Polish film director Krzysztof Kieslowski created ten modern stories inspired by the Ten Commandments. His dramatization of the First Commandment ("I am the Lord thy God; thou shalt have no other gods before me") revolves around Krzysztof (Henryk Baranowski), a mathematician who teaches at the university. He is a single parent looking after his very bright eleven-year-old son Pawel (Wojciech Klata), who shares his love of technology. After solving a math problem with the help of his computer, the boy goes outside and comes upon the frozen body of a neighborhood dog. Very upset, the boy returns home to ask his father about the meaning of death and the existence of the soul. Krzysztof, who has left behind the God and Catholicism of his childhood, struggles honestly to answer his questions.

The boy's aunt Irena (Maja Komorowska) is a practicing Catholic. She's interested in Pawel's spiritual growth and has already asked her brother to enroll him in a religious education program at a local church. In one of the drama's most poignant moments, she demonstrates that God's love is incarnated in the love we have for one another.
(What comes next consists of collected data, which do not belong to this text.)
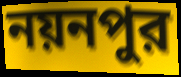
নয়নপুর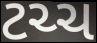
ટચ્ચ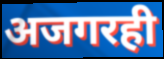
अजगरही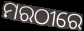
ମରଠୀରେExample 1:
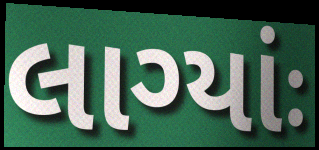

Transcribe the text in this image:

લાગ્યાંઃ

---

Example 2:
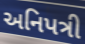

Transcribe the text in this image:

અનિપત્રી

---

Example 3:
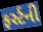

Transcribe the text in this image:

ફર્સ્ટની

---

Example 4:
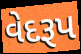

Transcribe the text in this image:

વેદરૂપ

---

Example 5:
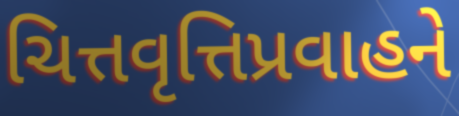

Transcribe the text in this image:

ચિત્તવૃત્તિપ્રવાહને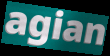
agianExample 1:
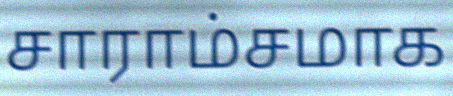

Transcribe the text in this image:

சாராம்சமாக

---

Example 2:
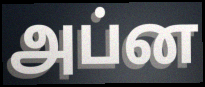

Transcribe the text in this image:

அப்ன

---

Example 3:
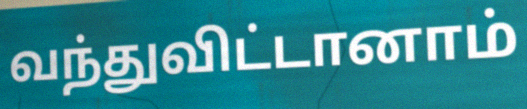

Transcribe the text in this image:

வந்துவிட்டானாம்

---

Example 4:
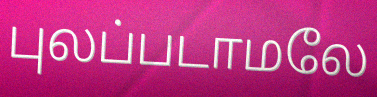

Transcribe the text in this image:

புலப்படாமலே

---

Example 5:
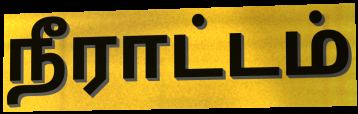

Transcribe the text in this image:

நீராட்டம்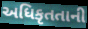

This engaging and emotionally affecting depiction of the First Commandment is similar in spirit and intention to the parables of Jesus. The story draws us into the drama and beckons us to see ourselves in each of the three main characters. In our technology driven culture, it's easy to identify with the father who thinks he has outgrown religion and has put his faith in information and reason instead. We feel the tremendous spiritual vitality of Pawel, a young boy filled with wonder about everything in his life from pigeons on the windowsill to a chess game to the gleam on his new ice skates. And we can put ourselves in the shoes of Irena, a Christian who wants her nephew to learn about the mystery and the magnificence of the invisible world of Spirit.

Every day we are tempted to put our faith in all kinds and sources of meaning. All the while, the God who asks to be put first stands squarely in the midst of our lives and challenges us to believe.